Kramat Sukawali, Tangerang – Deklarasi dan aksi Gerakan Rakyat Anti Oligarki (GRAO) yang semula direncanakan berlangsung di Desa Kohod, Kecamatan Pakuhaji, Tangerang, Banten, pada Rabu (8/1/2025), terpaksa dipindahkan ke Desa Kramat Sukawali. Pemindahan ini terjadi karena adanya aksi tandingan yang menghalangi akses ke lokasi awal.
Acara deklarasi dihadiri sejumlah tokoh nasional, seperti Suripto (mantan Menteri Kehutanan), Marwan Batubara, dan Sunarty (aktivis buruh). Mereka menyerukan warga Banten untuk bersatu mempertahankan tanah leluhur yang terancam proyek Proyek Strategis Nasional (PSN) PIK-2.

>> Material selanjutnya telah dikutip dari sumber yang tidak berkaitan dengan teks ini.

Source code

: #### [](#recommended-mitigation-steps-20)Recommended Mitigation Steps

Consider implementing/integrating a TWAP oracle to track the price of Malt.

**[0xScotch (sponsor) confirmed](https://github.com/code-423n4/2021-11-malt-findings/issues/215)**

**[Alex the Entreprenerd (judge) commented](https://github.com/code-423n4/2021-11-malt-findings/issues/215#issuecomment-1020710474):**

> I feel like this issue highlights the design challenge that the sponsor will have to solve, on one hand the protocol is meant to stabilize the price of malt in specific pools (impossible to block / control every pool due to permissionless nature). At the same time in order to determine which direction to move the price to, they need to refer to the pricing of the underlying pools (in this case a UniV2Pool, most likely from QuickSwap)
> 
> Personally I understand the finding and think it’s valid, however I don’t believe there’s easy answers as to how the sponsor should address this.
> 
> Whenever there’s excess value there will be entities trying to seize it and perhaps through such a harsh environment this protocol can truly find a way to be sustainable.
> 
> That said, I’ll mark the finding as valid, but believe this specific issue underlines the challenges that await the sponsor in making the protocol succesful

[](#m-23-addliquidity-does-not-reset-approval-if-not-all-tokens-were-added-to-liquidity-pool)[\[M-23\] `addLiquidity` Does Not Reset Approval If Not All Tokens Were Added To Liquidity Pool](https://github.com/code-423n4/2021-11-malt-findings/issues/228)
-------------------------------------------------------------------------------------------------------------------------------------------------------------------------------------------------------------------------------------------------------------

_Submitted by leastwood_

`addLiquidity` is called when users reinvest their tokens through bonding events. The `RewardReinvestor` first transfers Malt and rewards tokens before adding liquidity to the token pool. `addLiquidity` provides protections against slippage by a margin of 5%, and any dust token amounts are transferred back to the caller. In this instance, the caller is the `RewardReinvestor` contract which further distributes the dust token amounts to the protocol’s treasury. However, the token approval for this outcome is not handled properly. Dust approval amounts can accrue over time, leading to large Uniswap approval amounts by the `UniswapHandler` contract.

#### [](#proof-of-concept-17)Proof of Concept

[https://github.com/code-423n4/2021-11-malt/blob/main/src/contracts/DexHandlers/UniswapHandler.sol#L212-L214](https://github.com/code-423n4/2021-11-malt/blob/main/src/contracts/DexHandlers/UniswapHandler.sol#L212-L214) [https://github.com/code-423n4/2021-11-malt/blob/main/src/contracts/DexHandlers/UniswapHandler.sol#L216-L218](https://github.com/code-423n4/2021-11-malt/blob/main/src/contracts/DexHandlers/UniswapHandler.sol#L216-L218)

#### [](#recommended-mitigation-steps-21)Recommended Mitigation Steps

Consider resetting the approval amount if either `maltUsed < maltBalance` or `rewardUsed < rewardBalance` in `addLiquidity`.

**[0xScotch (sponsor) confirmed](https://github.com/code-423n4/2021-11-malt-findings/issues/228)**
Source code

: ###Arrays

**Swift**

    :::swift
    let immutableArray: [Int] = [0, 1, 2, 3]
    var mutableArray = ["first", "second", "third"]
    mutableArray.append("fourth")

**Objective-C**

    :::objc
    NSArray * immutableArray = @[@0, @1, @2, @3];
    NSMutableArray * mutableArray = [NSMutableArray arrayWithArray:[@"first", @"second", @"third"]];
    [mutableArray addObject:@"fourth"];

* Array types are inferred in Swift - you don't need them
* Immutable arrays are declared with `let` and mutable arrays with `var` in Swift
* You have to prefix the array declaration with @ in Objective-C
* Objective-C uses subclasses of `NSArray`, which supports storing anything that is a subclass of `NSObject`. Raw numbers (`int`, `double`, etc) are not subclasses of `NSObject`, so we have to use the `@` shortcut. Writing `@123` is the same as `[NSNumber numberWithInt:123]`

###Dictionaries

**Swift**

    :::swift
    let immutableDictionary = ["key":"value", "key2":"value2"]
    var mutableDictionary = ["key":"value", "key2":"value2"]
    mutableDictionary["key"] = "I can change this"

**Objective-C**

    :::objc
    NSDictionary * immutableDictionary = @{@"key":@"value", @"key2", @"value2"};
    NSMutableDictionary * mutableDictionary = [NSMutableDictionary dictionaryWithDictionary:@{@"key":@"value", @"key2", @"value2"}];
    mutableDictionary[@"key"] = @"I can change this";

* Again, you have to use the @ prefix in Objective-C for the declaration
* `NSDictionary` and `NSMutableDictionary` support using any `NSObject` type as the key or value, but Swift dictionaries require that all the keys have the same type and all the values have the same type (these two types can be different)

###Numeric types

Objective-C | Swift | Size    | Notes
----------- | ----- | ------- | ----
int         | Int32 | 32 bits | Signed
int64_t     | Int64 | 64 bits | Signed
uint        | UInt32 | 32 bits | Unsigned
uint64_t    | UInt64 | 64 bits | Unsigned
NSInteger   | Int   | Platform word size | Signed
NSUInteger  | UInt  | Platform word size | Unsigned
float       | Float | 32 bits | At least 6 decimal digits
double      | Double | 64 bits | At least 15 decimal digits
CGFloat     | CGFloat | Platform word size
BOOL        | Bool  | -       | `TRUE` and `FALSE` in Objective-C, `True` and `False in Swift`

Dalam rilis resminya, Marwan Batubara menyampaikan tuntutan GRAO, antara lain: mencabut status PSN PIK-2, menghentikan proyek pembangunan, serta mendesak DPR RI membentuk Pansus untuk mengusut pelanggaran hukum dan kerugian negara akibat PSN PIK-2. “Proyek ini bukan untuk rakyat, melainkan untuk kepentingan oligarki,” tegas Marwan.
Aksi ini juga diwarnai oleh kehadiran sejumlah tokoh lintas profesi, termasuk purnawirawan militer seperti Jenderal Purn. Tyasno Sudarto, Laksamana Purn. Slamet Subianto, hingga akademisi dan aktivis seperti Refly Harun dan Abraham Samad.
Warga setempat mengungkapkan kekhawatiran mereka terhadap dampak proyek PIK-2 yang merugikan nelayan, petani, dan usaha kecil. Namun, intimidasi dari pihak tertentu membuat banyak warga enggan terlibat langsung dalam aksi ini. “Kami ingin menolak, tetapi takut akibatnya,” ujar Suryana, seorang warga Desa Kramat Sukawali.
Praktik state corporate crime, menurut Marwan Batubara, telah menihilkan kedaulatan rakyat, dengan proyek PSN yang tidak memiliki manfaat langsung bagi masyarakat. “Presiden harus segera bertindak untuk membela hak rakyat,” tandasnya.
Deklarasi dan aksi GRAO ini menandai perlawanan yang lebih besar untuk merebut kembali kedaulatan rakyat dari cengkeraman oligarki.